## begin PASSAGE SHOWN
Since World War I, the Russian invasion has resulted in Europe’s worst humanitarian and refugee crises.
The ‘Additional Ukraine Supplemental Appropriations Act, 2022’ was signed into law by US President Joe Biden on May 21, delivering $40 billion in mostly military aid, including modern weaponry, as well as some economic and humanitarian assistance. During the recent QUAD (United States, Australia, Japan, and India) conference in Tokyo, he rallied the QUAD leaders against Russia. The US Embassy’s full complement is being dispatched to Kyiv.
Military-wise, there is even talk of an empowered US Department of Defence putting boots on the ground in Ukraine. As of May, 40 countries had given military help to Ukraine, primarily in the form of basic weapons and munitions, missiles, attack drones, and artillery.
After supplying over 7,000 Javelin anti-tank missiles, the US is considering more transfers, potentially depleting US Army inventories. Thousands of Stinger anti-aircraft missiles have been delivered by NATO/US to challenge the Russian Air Force’s dominance of the skies.
Slovakia and Slovenia are contemplating transferring a Soviet-made S-300 air defence system to combat Russian drones that aim bombs and missiles at distant targets.
Aside from the US Switchblade and Turkish Bayraktar attack drones, Ukraine is already employing 121 recently built US Phoenix Ghost tactical drones. These caused significant damage to Russian armour and artillery, as well as functioning as decoys for Russian missile defences. The US is considering sending sophisticated drones, such as the MQ-9 Reaper, which can be operated from afar rather than the smaller ones, which require the controller to be present in the battlespace.
Over 5,000 Nlaws/other anti-tank missiles, five air-defence systems, and other weapons have been given by the United Kingdom, one of Kyiv’s main military suppliers. To avoid a Russian blockade of Ukraine’s Black Sea ports, it is considering transferring anti-ship weapons.
## end PASSAGE SHOWN
## begin DATASET EXCERPT
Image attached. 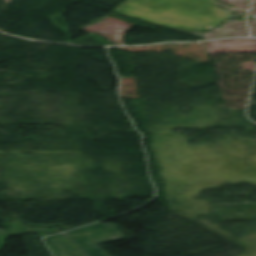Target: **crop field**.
## end DATASET EXCERPT
**TO-DO LIST:**
- A) In the article on military aid to Ukraine, rewrite the part starting with "Since World War" and going on through "drones, and artillery.", replacing "QUAD" with "Quad".
- B) List every model of drone named in the article on military aid to Ukraine.
- C) According to the article on military aid to Ukraine, how many Javelin anti-tank missiles has the US supplied?
The data plays no role in this work.

**ANSWERS IN ORDER:**
- A)
Since World War I, the Russian invasion has resulted in Europe’s worst humanitarian and refugee crises.
The ‘Additional Ukraine Supplemental Appropriations Act, 2022’ was signed into law by US President Joe Biden on May 21, delivering $40 billion in mostly military aid, including modern weaponry, as well as some economic and humanitarian assistance. During the recent Quad (United States, Australia, Japan, and India) conference in Tokyo, he rallied the Quad leaders against Russia. The US Embassy’s full complement is being dispatched to Kyiv.
Military-wise, there is even talk of an empowered US Department of Defence putting boots on the ground in Ukraine. As of May, 40 countries had given military help to Ukraine, primarily in the form of basic weapons and munitions, missiles, attack drones, and artillery.

- B) US Switchblade, Turkish Bayraktar, US Phoenix Ghost, MQ-9 Reaper

- C) Over 7,000.